День памяти Вити Кривулина
Одно из качеств, возможно необходимых для гениальности (что это такое, я не знаю, скажем, желание неких авторитетов признавать и объявлять кого-то гением) — это глубина, соединенная с инфантильностью. Что такое глубина опять же вопрос: всегда легче говорить об ощущении глубины. Но глубины почти всегда мало, как и инфантильности, явленной отдельно. А вот Витя и первым, и вторым обладал, наверное, в равной степени.
То есть делал он постоянно одно и то же: демонстрировал глубину и тут же ставил под сомнение эту глубину, компрометировал ее детскостью. Или наивностью, как хотите. Эту глубину Витя компрометировал (хотите, троллил), но она оставалась в обнимку с ее несколько наивной интерпретацией.
Это было не только в поэтике, но и в художественном поведении, как сказал бы его московский друг-антагонист.
Витя готов был читать стихи кому угодно, уверенный, что экспрессия его стихов проткнет пузырь любого недоверия (а недоверие — и есть синоним непонимания). Его не интересовала степень готовности слушателя: неготовность, казалось, возбуждала его сильнее, как недоступное и спесивое знание.

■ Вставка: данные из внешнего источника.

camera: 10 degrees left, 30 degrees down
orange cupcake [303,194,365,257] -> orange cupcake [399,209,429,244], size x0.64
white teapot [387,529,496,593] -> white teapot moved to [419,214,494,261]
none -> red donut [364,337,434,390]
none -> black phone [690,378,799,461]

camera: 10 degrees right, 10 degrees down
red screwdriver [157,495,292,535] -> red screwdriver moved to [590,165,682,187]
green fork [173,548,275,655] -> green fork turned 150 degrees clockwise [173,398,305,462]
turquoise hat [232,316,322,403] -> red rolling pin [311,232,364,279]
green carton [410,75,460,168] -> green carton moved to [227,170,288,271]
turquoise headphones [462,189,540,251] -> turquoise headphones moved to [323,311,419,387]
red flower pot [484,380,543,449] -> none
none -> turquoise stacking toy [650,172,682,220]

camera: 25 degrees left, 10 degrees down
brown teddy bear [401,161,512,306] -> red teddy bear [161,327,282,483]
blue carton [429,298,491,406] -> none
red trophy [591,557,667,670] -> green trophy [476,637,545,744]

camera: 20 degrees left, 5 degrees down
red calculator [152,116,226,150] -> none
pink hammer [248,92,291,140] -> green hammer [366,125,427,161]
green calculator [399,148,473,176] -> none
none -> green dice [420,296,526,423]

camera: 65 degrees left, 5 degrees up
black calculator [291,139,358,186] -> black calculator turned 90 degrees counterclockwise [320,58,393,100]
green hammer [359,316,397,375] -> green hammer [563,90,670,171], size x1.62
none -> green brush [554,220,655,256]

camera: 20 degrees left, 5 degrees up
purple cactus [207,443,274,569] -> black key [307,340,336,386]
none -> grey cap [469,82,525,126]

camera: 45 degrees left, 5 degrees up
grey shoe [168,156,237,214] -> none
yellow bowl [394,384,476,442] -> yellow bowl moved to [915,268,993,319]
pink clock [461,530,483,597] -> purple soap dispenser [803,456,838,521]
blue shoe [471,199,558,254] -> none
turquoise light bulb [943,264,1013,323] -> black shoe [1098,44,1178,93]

И здесь стоит упомянуть об одном кажущемся парадоксе. В разговоре тет-а-тет или в узком кругу, он был внимательный и, да не убоюсь этого слова, деликатный слушатель. Конечно, и эта деликатность соединялась с инфантильностью, но в такой комбинации с неизменной глубиной смесь выглядела привлекательной. И парадоксальной.
А вот толпа, аудитория, собрание, особенно профессиональное (поэтическое, писательское сборище) провоцировало его на настырное навязывание роли первого среди неравных, призванного среди профанов, распустившего хвост амбиций среди коленопреклонённых. В этом триумфе воли опять же присутствовала инфантильность, но уже не оттенявшая, а укоренявшая болезненную амбициозность. Глубина плелась следом.
Теперь Вити нет уже целое совершеннолетие. И что мы имеем? Зеркало инфантильности небрежно лежит на поверхности прилавка, его глубина подаётся отдельно, как драгоценный сухарь, Витина амбициозность, ранившая самолюбие многих, запомнена, выучена как непреходящий упрёк, Витина глубина, без смазки инфантильности, мало востребована, если ни заброшена как шахта. С глубоким, для поверхностного бурения, залеганием пласта.
Ещё пару слов о свойствах этой глубины, наличие которой — и есть то, что стоит мишенью перед читателем: но такая далекая, перспективная мишень, что ни прицелиться, ни примериться мало кто решается (из открывающих его заново).
Те, кто знает и чувствуют эту иллюзию марианской впадины, которую Витя строил с удивительным словесным чутьём (единственным материалом, из коего ткут эти словесные иллюзии); те кто подозревают, либо готов смириться, что Витя — это редкий праздник, который был и есть в их жизни, тем все сказанное — избыточно. Удел остальных отслаивать, отшелушивать инфантильность и амбициозность, как падшую листву, скрывающую смысл.
Есть, конечно, и те, читатели и ценители, что даже рады, что его давление, его гнёт, его повелительность — исчезли, прекратились, вымерли, как класс. Но это всегда бывает, когда шведский письменный стол не помещается в комнату.